• TASK DIRECTIONS: Recast the text lines of all the items below as a Markdown table with the columns Row and Line, numbering each row and skipping any blank lines. Leave the pictures out of the answer.

======== ENTRIES SHOWN ========

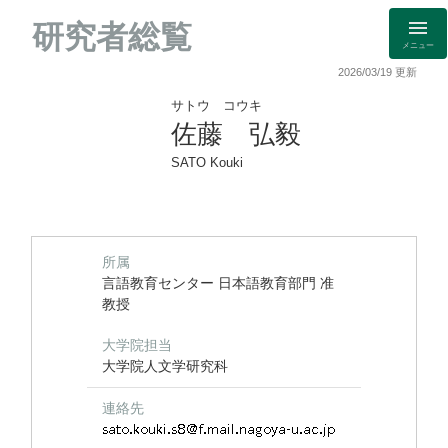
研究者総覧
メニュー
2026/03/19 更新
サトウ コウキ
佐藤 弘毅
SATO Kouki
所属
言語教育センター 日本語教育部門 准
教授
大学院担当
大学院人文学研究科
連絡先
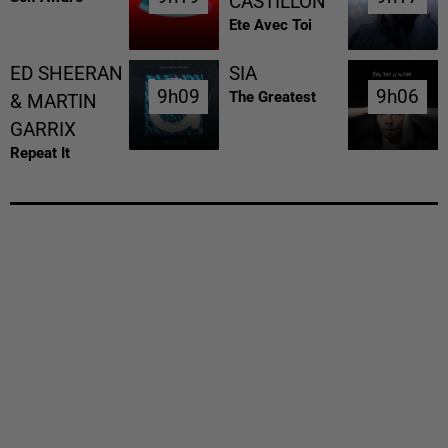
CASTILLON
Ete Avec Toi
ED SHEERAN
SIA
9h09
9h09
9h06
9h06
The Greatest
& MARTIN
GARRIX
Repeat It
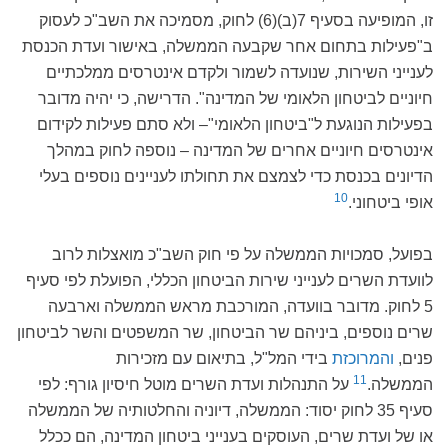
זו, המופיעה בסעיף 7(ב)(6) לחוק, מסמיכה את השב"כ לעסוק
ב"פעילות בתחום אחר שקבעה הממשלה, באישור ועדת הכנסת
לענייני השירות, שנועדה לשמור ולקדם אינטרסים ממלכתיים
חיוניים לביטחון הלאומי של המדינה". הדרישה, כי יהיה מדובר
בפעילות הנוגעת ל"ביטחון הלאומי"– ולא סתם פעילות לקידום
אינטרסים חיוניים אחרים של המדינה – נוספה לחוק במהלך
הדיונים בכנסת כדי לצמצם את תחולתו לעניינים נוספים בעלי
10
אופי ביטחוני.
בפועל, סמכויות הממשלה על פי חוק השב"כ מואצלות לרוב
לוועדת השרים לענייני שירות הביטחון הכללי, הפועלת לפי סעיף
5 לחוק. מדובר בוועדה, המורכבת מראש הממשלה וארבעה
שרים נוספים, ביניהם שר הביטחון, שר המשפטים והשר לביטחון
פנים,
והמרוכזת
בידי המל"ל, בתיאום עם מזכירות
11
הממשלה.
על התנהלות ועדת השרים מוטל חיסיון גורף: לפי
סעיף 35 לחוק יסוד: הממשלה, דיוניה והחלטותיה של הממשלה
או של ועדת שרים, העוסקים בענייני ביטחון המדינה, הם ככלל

========

• SOLVED EXERCISE:
| Row | Line |
|---|---|
| 1 | 研究者総覧 |
| 2 | メニュー |
| 3 | 2026/03/19 更新 |
| 4 | サトウ コウキ |
| 5 | 佐藤 弘毅 |
| 6 | SATO Kouki |
| 7 | 所属 |
| 8 | 言語教育センター 日本語教育部門 准 |
| 9 | 教授 |
| 10 | 大学院担当 |
| 11 | 大学院人文学研究科 |
| 12 | 連絡先 |
| 13 | CASTILLON |
| 14 | Ete Avec Toi |
| 15 | ED SHEERAN |
| 16 | SIA |
| 17 | 9h09 |
| 18 | 9h09 |
| 19 | 9h06 |
| 20 | 9h06 |
| 21 | The Greatest |
| 22 | & MARTIN |
| 23 | GARRIX |
| 24 | Repeat It |
| 25 | זו, המופיעה בסעיף 7(ב)(6) לחוק, מסמיכה את השב"כ לעסוק |
| 26 | ב"פעילות בתחום אחר שקבעה הממשלה, באישור ועדת הכנסת |
| 27 | לענייני השירות, שנועדה לשמור ולקדם אינטרסים ממלכתיים |
| 28 | חיוניים לביטחון הלאומי של המדינה". הדרישה, כי יהיה מדובר |
| 29 | בפעילות הנוגעת ל"ביטחון הלאומי"– ולא סתם פעילות לקידום |
| 30 | אינטרסים חיוניים אחרים של המדינה – נוספה לחוק במהלך |
| 31 | הדיונים בכנסת כדי לצמצם את תחולתו לעניינים נוספים בעלי |
| 32 | 10 |
| 33 | אופי ביטחוני. |
| 34 | בפועל, סמכויות הממשלה על פי חוק השב"כ מואצלות לרוב |
| 35 | לוועדת השרים לענייני שירות הביטחון הכללי, הפועלת לפי סעיף |
| 36 | 5 לחוק. מדובר בוועדה, המורכבת מראש הממשלה וארבעה |
| 37 | שרים נוספים, ביניהם שר הביטחון, שר המשפטים והשר לביטחון |
| 38 | פנים, |
| 39 | והמרוכזת |
| 40 | בידי המל"ל, בתיאום עם מזכירות |
| 41 | 11 |
| 42 | הממשלה. |
| 43 | על התנהלות ועדת השרים מוטל חיסיון גורף: לפי |
| 44 | סעיף 35 לחוק יסוד: הממשלה, דיוניה והחלטותיה של הממשלה |
| 45 | או של ועדת שרים, העוסקים בענייני ביטחון המדינה, הם ככלל |